4 out of 5 Strange Bedfellows Agree
Less Is…Less
I’ve been following an idea, an ideal, of simplification. I’ve been streamlining, removing the extraneous to expose the necessary. Like most folks, I dig my fair share of excess, of accumulation of things and people and prejudices and assumptions. All those things are useful to one or another degree, and anyone who claims otherwise has issues. You don’t take a broken man’s crutches until he’s done with them. But when he’s done with them, well, they’re just clutter in the hallway closet.
So, you take the crutches to Goodwill. Maybe someone else can use them. You realize that—no matter the strength of your good intentions—you’re not really going to sit and diligently pour your way over the stack of books you’ve spent not a few years and Benjamins building with the vague hope that—once you’d reached some kind of critical mass—you’d just start absorbing the material. You decide that there’s nothing wrong with the fact that there’s no fitting back into your old clothes or simple notion of right.
You decide to find your core, the fundamental engine of all that you are and do. You used to think, posit, and you used to write, so now’s the time to be getting back to that. Yes, writing. How to do that. Computers can help, but they’ve too much potential for distraction. You decide that you’ll roll your own, so to say. Boil it down. Yes, boiling things down is good. Everybody’s doing it, the boiling. So you boil down your blog design, you boil down your operating system, combing diligently, looking for all the nits. ‘With unnecessary layers of abstraction removed’, you think, ‘synapses will fire and fingertips will tap and words will appear and somewhere lightning will strike, telling the world to wake up and get ready because HE is writing again.’
Peeling Onions
Except…well, except that removing all those layers takes time, energy, fastidious investigation. You’ve got to dig through CSS and Wordpress files. You’ve got to dig through xorg.conf and your Openbox configuration files.
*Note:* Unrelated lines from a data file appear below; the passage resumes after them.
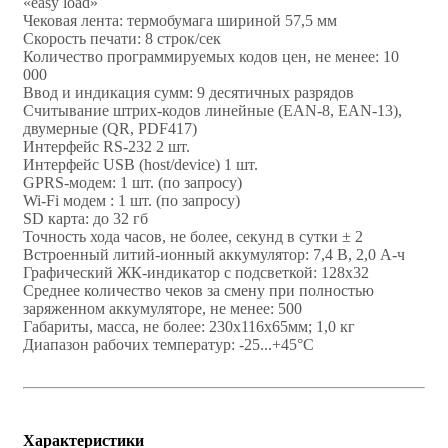
«easy load»
Чековая лента: термобумага шириной 57,5 мм
Скорость печати: 8 строк/сек
Количество программируемых кодов цен, не менее: 10
000
Ввод и индикация сумм: 9 десятичных разрядов
Считывание штрих-кодов линейные (EAN-8, ЕАN-13),
двумерные (QR, PDF417)
Интерфейс RS-232 2 шт.
Интерфейс USB (host/device) 1 шт.
GPRS-модем: 1 шт. (по запросу)
Wi-Fi модем : 1 шт. (по запросу)
SD карта: до 32 гб
Точность хода часов, не более, секунд в сутки ± 2
Встроенный литий-ионный аккумулятор: 7,4 В, 2,0 А-ч
Графический ЖК-индикатор с подсветкой: 128х32
Среднее количество чеков за смену при полностью
заряженном аккумуляторе, не менее: 500
Габариты, масса, не более: 230х116х65мм; 1,0 кг
Диапазон рабочих температур: -25...+45°С
Характеристики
You’ve got to solve fourth-order partial differential equations with an abacus (to get back to basics), solving, of course, for the perfect position and assembly of tools and perspective and worldview and lighting and keyboard angle and headphones and you’ve always been meaning to get into fighting shape so carpe diem mother fuckers because today it gets painful for punk bitches.
It’s one thing to clutch your crutches after their days of utility have passed. It’s quite another thing to hoist yourself up on your compulsive search for perfect crutchlessness. Because what are you afraid of? You embarked on that compulsive search to free yourself from yourself, from who it is you’ve convinced yourself to be, so you can just be. Yet, there you are, at 2:30 a.m. and your furious keystrokes aren’t filling out a NaNoWriMo entry. You aren’t putting the final touches to an alternate history novella exploring what might’ve happened if Da Vinci had made good on his flying machine. You aren’t even writing poetry. Hell, not even poetry? No, you’re stalling.
You’re afraid, not of what you don’t know, but of what you do know. See, no matter how many contrivances and distractions you array against your wits, you know what’s at your core, you know how your engine works. It would take a bigger man than you to just ride it…or would it?